About this task ->
Please copy out the text from each row below with every "Editorial" replaced by "Newsroom" and nothing else altered, leaving out the pictures.

--- --- ---

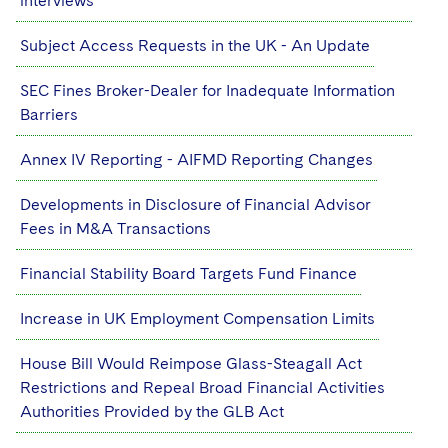
interviews
Subject Access Requests in the UK - An Update
SEC Fines Broker-Dealer for Inadequate Information
Barriers
Annex IV Reporting - AIFMD Reporting Changes
Developments in Disclosure of Financial Advisor
Fees in M&A Transactions
Financial Stability Board Targets Fund Finance
Increase in UK Employment Compensation Limits
House Bill Would Reimpose Glass-Steagall Act
Restrictions and Repeal Broad Financial Activities
Authorities Provided by the GLB Act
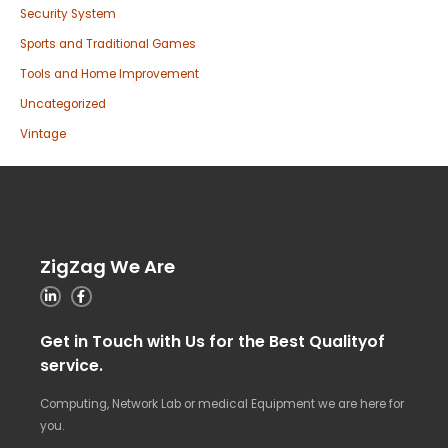
Security System
Sports and Traditional Games
Tools and Home Improvement
Uncategorized
Vintage
ZigZag We Are
Get in Touch with Us for the Best Qualityof
service.
Computing, Network Lab or medical Equipment we are here for
you.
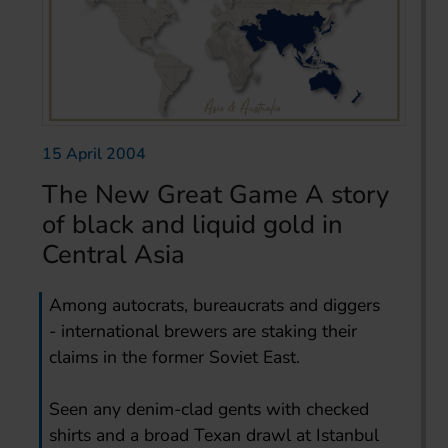
15 April 2004
The New Great Game A story
of black and liquid gold in
Central Asia
Among autocrats, bureaucrats and diggers
- international brewers are staking their
claims in the former Soviet East.
Seen any denim-clad gents with checked
shirts and a broad Texan drawl at Istanbul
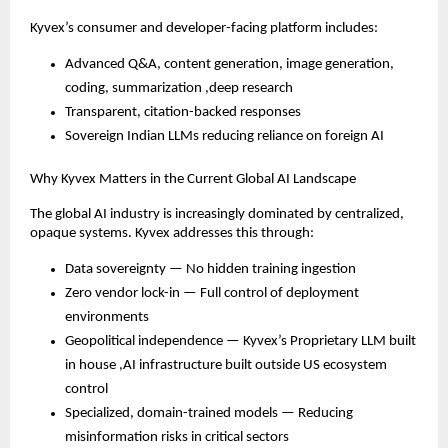
Kyvex’s consumer and developer-facing platform includes:
Advanced Q&A, content generation, image generation,
coding, summarization ,deep research
Transparent, citation-backed responses
Sovereign Indian LLMs reducing reliance on foreign AI
Why Kyvex Matters in the Current Global AI Landscape
The global AI industry is increasingly dominated by centralized,
opaque systems. Kyvex addresses this through:
Data sovereignty — No hidden training ingestion
Zero vendor lock-in — Full control of deployment
environments
Geopolitical independence — Kyvex’s Proprietary LLM built
in house ,AI infrastructure built outside US ecosystem
control
Specialized, domain-trained models — Reducing
misinformation risks in critical sectors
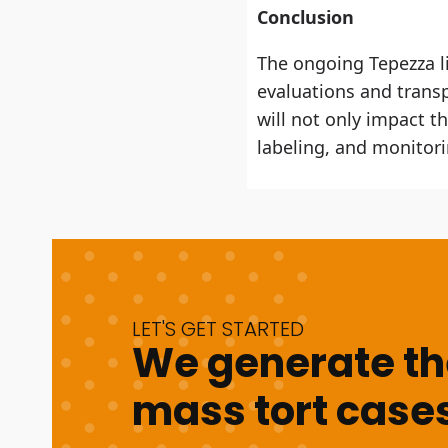
Conclusion
The ongoing Tepezza li
evaluations and transp
will not only impact th
labeling, and monitori
LET'S GET STARTED
We generate the
mass tort cases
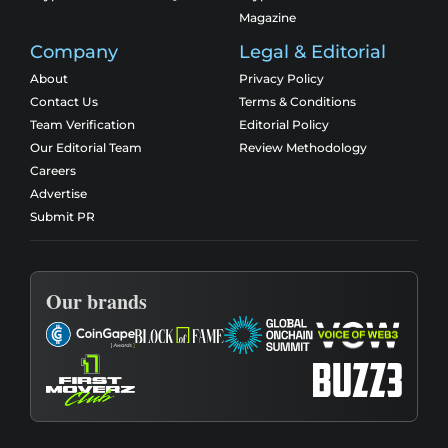
Magazine
Company
Legal & Editorial
About
Privacy Policy
Contact Us
Terms & Conditions
Team Verification
Editorial Policy
Our Editorial Team
Review Methodology
Careers
Advertise
Submit PR
Our brands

--- --- ---

Result for this exercise ->
interviews
Subject Access Requests in the UK - An Update
SEC Fines Broker-Dealer for Inadequate Information
Barriers
Annex IV Reporting - AIFMD Reporting Changes
Developments in Disclosure of Financial Advisor
Fees in M&A Transactions
Financial Stability Board Targets Fund Finance
Increase in UK Employment Compensation Limits
House Bill Would Reimpose Glass-Steagall Act
Restrictions and Repeal Broad Financial Activities
Authorities Provided by the GLB Act
Security System
Sports and Traditional Games
Tools and Home Improvement
Uncategorized
Vintage
ZigZag We Are
Get in Touch with Us for the Best Qualityof
service.
Computing, Network Lab or medical Equipment we are here for
you.
15 April 2004
The New Great Game A story
of black and liquid gold in
Central Asia
Among autocrats, bureaucrats and diggers
- international brewers are staking their
claims in the former Soviet East.
Seen any denim-clad gents with checked
shirts and a broad Texan drawl at Istanbul
Kyvex’s consumer and developer-facing platform includes:
Advanced Q&A, content generation, image generation,
coding, summarization ,deep research
Transparent, citation-backed responses
Sovereign Indian LLMs reducing reliance on foreign AI
Why Kyvex Matters in the Current Global AI Landscape
The global AI industry is increasingly dominated by centralized,
opaque systems. Kyvex addresses this through:
Data sovereignty — No hidden training ingestion
Zero vendor lock-in — Full control of deployment
environments
Geopolitical independence — Kyvex’s Proprietary LLM built
in house ,AI infrastructure built outside US ecosystem
control
Specialized, domain-trained models — Reducing
misinformation risks in critical sectors
Conclusion
The ongoing Tepezza li
evaluations and transp
will not only impact th
labeling, and monitori
LET'S GET STARTED
We generate the
mass tort cases
Magazine
Company
Legal & Newsroom
About
Privacy Policy
Contact Us
Terms & Conditions
Team Verification
Newsroom Policy
Our Newsroom Team
Review Methodology
Careers
Advertise
Submit PR
Our brands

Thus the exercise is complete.